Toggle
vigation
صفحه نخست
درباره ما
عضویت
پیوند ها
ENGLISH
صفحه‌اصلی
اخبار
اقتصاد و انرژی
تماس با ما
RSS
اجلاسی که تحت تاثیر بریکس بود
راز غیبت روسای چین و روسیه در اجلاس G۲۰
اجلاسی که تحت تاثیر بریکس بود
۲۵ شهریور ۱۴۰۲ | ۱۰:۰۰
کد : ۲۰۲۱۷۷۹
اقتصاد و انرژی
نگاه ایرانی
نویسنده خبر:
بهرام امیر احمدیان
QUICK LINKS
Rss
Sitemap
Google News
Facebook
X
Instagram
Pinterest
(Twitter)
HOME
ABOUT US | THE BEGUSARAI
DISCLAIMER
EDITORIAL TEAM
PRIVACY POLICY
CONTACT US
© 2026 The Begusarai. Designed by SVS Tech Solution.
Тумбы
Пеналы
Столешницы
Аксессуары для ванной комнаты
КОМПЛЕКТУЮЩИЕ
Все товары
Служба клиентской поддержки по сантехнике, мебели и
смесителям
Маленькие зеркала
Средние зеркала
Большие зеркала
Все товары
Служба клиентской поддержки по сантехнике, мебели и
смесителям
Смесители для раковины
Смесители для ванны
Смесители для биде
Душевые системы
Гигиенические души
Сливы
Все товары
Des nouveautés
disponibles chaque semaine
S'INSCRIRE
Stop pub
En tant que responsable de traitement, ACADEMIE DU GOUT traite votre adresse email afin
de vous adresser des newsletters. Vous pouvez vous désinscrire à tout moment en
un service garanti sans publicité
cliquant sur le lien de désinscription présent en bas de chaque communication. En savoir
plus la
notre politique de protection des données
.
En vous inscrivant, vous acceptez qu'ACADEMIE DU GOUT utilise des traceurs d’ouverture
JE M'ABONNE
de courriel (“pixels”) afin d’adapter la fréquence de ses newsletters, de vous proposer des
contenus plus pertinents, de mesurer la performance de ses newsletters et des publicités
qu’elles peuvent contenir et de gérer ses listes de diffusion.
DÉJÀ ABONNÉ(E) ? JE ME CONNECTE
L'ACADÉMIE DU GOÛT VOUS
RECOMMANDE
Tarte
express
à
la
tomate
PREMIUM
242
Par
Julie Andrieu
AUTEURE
------------------------------------------------
• WRITTEN TASK
Give back the records above exactly, limited to the lines between the one holding "راز غیبت روسای چین و روسیه در اجلاس G۲۰" and the one holding "En tant que", inclusive.

• WRITTEN RESPONSE
راز غیبت روسای چین و روسیه در اجلاس G۲۰
اجلاسی که تحت تاثیر بریکس بود
۲۵ شهریور ۱۴۰۲ | ۱۰:۰۰
کد : ۲۰۲۱۷۷۹
اقتصاد و انرژی
نگاه ایرانی
نویسنده خبر:
بهرام امیر احمدیان
QUICK LINKS
Rss
Sitemap
Google News
Facebook
X
Instagram
Pinterest
(Twitter)
HOME
ABOUT US | THE BEGUSARAI
DISCLAIMER
EDITORIAL TEAM
PRIVACY POLICY
CONTACT US
© 2026 The Begusarai. Designed by SVS Tech Solution.
Тумбы
Пеналы
Столешницы
Аксессуары для ванной комнаты
КОМПЛЕКТУЮЩИЕ
Все товары
Служба клиентской поддержки по сантехнике, мебели и
смесителям
Маленькие зеркала
Средние зеркала
Большие зеркала
Все товары
Служба клиентской поддержки по сантехнике, мебели и
смесителям
Смесители для раковины
Смесители для ванны
Смесители для биде
Душевые системы
Гигиенические души
Сливы
Все товары
Des nouveautés
disponibles chaque semaine
S'INSCRIRE
Stop pub
En tant que responsable de traitement, ACADEMIE DU GOUT traite votre adresse email afin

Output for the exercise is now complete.